* _GIVEN PASSAGE_:
· · ·

2021-Jun-19 23:28 UTC

head link

[R] Unexpected behaviour when using format(x, scientific = TRUE) on integer vector

On 19/06/2021 9:58 a.m., Remo R?thlin wrote:> Dear useRs
> 
> I?m encountering an unexpected behaviour when trying to apply format(x,
scientific = TRUE) on integer vectors (but not double vectors).
> The resulting string is not formatted in scientific notation, however,
using formatC() instead, the result is as expected.
> 
> Is this the expected behaviour of format(x, scientific = TRUE)? I haven?t
found any information or discussion on a difference in scientific notation
between format and formatC.

· · ·

* _TASKS TO CARRY OUT_:
A. In the R help post, copy the passage starting with "On 19/06/2021 9:58" and going on through "is as expected.", swapping "double vectors" for "numeric vectors".
B. Answer these questions from the R help post.
(i) What date and time does the post show?
(ii) Which function gave the expected result in scientific notation?
(iii) On which kind of vector did format(x, scientific = TRUE) not show the unexpected behavior?
The data come from a separate source.

* _MATERIAL SHOWN_:
· · ·

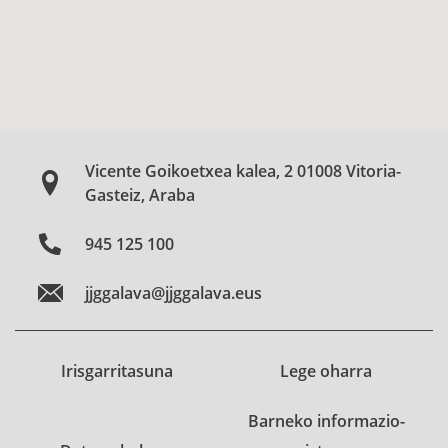
Vicente Goikoetxea kalea, 2 01008 Vitoria-
Gasteiz, Araba
945 125 100
jjggalava@jjggalava.eus
Irisgarritasuna
Lege oharra
Barneko informazio-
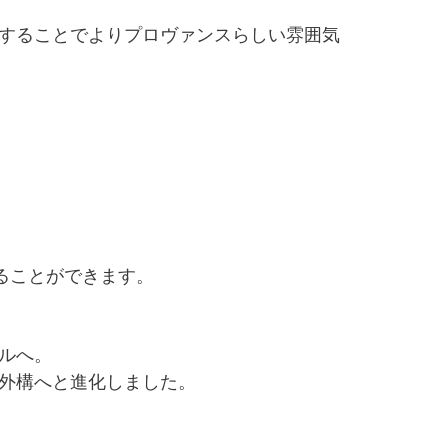
にすることでよりプロヴァンスらしい雰囲気
げることができます。
ルへ。
の外構へと進化しました。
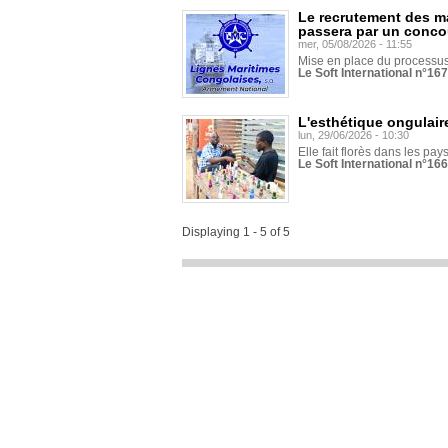
Le recrutement des m
passera par un conco
mer, 05/08/2026 - 11:55
Mise en place du processus 
Le Soft International n°16
L'esthétique ongulaire
lun, 29/06/2026 - 10:30
Elle fait florès dans les pays
Le Soft International n°166
Displaying 1 - 5 of 5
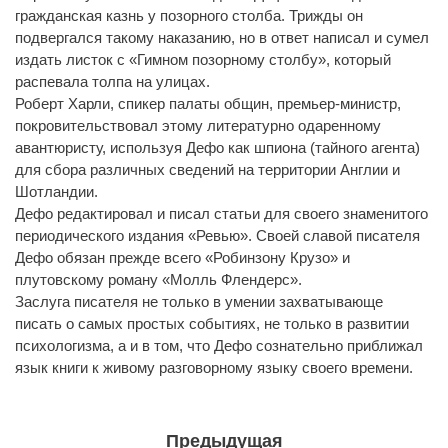
гражданская казнь у позорного столба. Трижды он
подвергался такому наказанию, но в ответ написал и сумел
издать листок с «Гимном позорному столбу», который
распевала толпа на улицах.
Роберт Харли, спикер палаты общин, премьер-министр,
покровительствовал этому литературно одаренному
авантюристу, используя Дефо как шпиона (тайного агента)
для сбора различных сведений на территории Англии и
Шотландии.
Дефо редактировал и писал статьи для своего знаменитого
периодического издания «Ревью». Своей славой писателя
Дефо обязан прежде всего «Робинзону Крузо» и
плутовскому роману «Молль Флендерс».
Заслуга писателя не только в умении захватывающе
писать о самых простых событиях, не только в развитии
психологизма, а и в том, что Дефо сознательно приближал
язык книги к живому разговорному языку своего времени.
Предыдущая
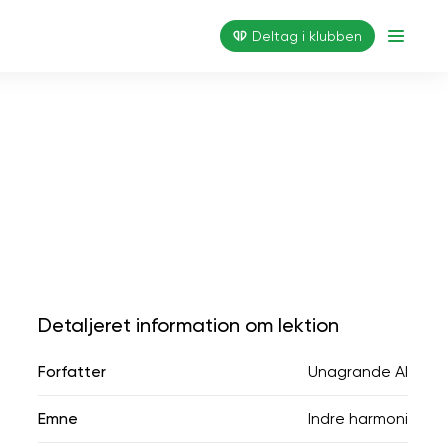
Deltag i klubben
Detaljeret information om lektion
Forfatter
Unagrande AI
Emne
Indre harmoni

· · ·

* _ANSWERS FOR THE EXERCISE_:
A.
On 19/06/2021 9:58 a.m., Remo R?thlin wrote:> Dear useRs
> 
> I?m encountering an unexpected behaviour when trying to apply format(x,
scientific = TRUE) on integer vectors (but not numeric vectors).
> The resulting string is not formatted in scientific notation, however,
using formatC() instead, the result is as expected.

B.
(i) 2021-Jun-19 23:28 UTC
(ii) formatC()
(iii) Double vectors